Amid all these difficulties, the Chinese government has returned the topic of reform to the agenda. On April 9, it published a plan to improve the “market distribution of production factors.” And then, on May 18, it issued a broad manifesto in which decisions under the slogan “Employment First” are declared part of the traditional budget and monetary policy. This new reform program recognizes the importance of competition and proposes to strengthen the protection of private firms, intellectual property rights and business secrets. The government also spoke out in favor of strengthening market pricing mechanisms, formalizing property rights and limiting administrative interference in market activity.
All this is very good. But can the world believe China this time? The government has not yet explained why its 2013 reform plan was not implemented. In addition, new promises of reforms were given without special details (and the devil is hiding in them, as you know).
Meanwhile, foreign companies were initially shocked by China’s initial mistakes in containing the Covid-19, and now they are increasingly worried about the growing Sino-American tension, so they are trying to diversify their investments by sending them to other countries. Meanwhile, private Chinese companies began to hold on to new capital expenditures.
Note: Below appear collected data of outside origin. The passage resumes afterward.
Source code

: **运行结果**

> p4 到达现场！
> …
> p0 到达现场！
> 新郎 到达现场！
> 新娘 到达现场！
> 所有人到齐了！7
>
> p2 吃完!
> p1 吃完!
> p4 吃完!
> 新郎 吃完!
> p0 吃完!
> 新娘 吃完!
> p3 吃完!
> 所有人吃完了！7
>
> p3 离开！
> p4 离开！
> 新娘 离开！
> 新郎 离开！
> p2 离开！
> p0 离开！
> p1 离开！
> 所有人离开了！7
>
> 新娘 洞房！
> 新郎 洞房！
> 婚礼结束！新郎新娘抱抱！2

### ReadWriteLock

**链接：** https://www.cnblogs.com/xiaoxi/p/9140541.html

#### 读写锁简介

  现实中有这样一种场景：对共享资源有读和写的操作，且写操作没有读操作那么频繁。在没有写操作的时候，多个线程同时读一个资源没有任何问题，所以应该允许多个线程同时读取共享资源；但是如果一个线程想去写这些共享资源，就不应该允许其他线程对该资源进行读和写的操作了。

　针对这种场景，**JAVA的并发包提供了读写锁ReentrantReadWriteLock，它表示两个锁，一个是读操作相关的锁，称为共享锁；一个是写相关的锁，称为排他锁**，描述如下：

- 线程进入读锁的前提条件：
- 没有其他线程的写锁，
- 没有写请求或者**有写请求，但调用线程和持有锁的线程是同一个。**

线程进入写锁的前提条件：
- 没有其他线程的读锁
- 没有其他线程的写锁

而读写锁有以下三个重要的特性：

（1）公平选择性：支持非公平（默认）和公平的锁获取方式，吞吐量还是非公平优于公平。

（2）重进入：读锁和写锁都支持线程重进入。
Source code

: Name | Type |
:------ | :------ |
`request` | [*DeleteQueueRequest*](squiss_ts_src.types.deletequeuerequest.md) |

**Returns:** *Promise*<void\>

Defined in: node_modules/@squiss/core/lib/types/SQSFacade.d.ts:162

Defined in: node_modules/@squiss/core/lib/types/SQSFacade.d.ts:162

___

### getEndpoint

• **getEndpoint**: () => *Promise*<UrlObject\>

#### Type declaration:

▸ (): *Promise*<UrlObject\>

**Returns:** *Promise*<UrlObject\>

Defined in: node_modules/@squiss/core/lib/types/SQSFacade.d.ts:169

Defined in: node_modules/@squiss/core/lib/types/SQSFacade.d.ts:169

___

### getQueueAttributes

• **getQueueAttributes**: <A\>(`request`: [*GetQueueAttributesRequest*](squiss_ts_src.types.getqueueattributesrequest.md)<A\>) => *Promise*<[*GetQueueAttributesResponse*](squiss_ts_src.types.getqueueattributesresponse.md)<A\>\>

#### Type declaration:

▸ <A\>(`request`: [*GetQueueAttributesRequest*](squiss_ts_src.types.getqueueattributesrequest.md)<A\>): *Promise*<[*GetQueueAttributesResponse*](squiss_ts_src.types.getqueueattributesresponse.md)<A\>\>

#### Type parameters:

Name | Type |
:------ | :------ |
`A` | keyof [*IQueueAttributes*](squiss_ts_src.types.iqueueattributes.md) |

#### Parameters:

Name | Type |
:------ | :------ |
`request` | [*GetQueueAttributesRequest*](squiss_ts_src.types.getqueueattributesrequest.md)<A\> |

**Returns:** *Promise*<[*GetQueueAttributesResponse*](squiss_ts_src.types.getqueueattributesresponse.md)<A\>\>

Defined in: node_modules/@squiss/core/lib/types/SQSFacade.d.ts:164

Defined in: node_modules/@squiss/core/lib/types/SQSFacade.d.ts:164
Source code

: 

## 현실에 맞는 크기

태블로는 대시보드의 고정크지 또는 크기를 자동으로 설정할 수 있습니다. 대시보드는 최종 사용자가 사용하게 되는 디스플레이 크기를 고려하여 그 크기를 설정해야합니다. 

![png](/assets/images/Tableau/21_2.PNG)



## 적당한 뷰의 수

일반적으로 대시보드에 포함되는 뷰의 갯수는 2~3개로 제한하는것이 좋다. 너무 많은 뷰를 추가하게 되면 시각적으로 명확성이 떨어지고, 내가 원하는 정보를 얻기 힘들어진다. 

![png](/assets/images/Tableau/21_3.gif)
If all these business shifts continue, then China will be limited in its ability to recover from the crisis.
In addition, China’s economic problems are compounded by its recent decision to impose a new security law on Hong Kong . Apparently, the government is ready to put up with high economic costs and a surge of foreign indignation, trying to achieve greater subjugation of Hong Kong. But if Hong Kong slides back to violence, and China responds with extreme repressions in accordance with the new law, then foreign companies will have even less incentive to stay in the country, which will further cloud the prospects for the Chinese economy.
The coming months will be critical. If China wants to prove that its reform intentions are serious this time, it could privatize or crush some of the state-owned enterprises. He could abolish the continuing requirements for joint ventures. It could ease restrictions on the size of foreign shares in companies, opening up a wider range of industries to foreign direct investment. The European Union is already putting pressure on China, seeking to implement some of these changes in the ongoing negotiations on a comprehensive bilateral investment agreement. In the second half of this year, we will find out if China is ready to take the risks of genuine reform.
However, even if China does indeed make a liberal turn in the economy, it is hard to imagine how it will be able to cope with the “tired of promises” that the country’s international economic partners already feel. Officials in many market economies will insist that China more actively adapt to international market norms, rather than expecting other countries to adapt to its economic system under the leadership of the party. Significant economic reforms within China will become the key to leveling the global playing field and help prevent a massive exodus of foreign players.
Covid-19 is China’s most severe economic test in decades. But the country’s leadership has a ray of hope: this crisis gives them the opportunity to reorient the economy towards sustainable long-term growth through market reforms. Will President Xi Jinping understand these realities, and will he seize this moment? Or will he even more actively use the disastrous approaches observed after 2013, when many of the promised reforms were decided to be sacrificed for fear of instability and the changes associated with these reforms?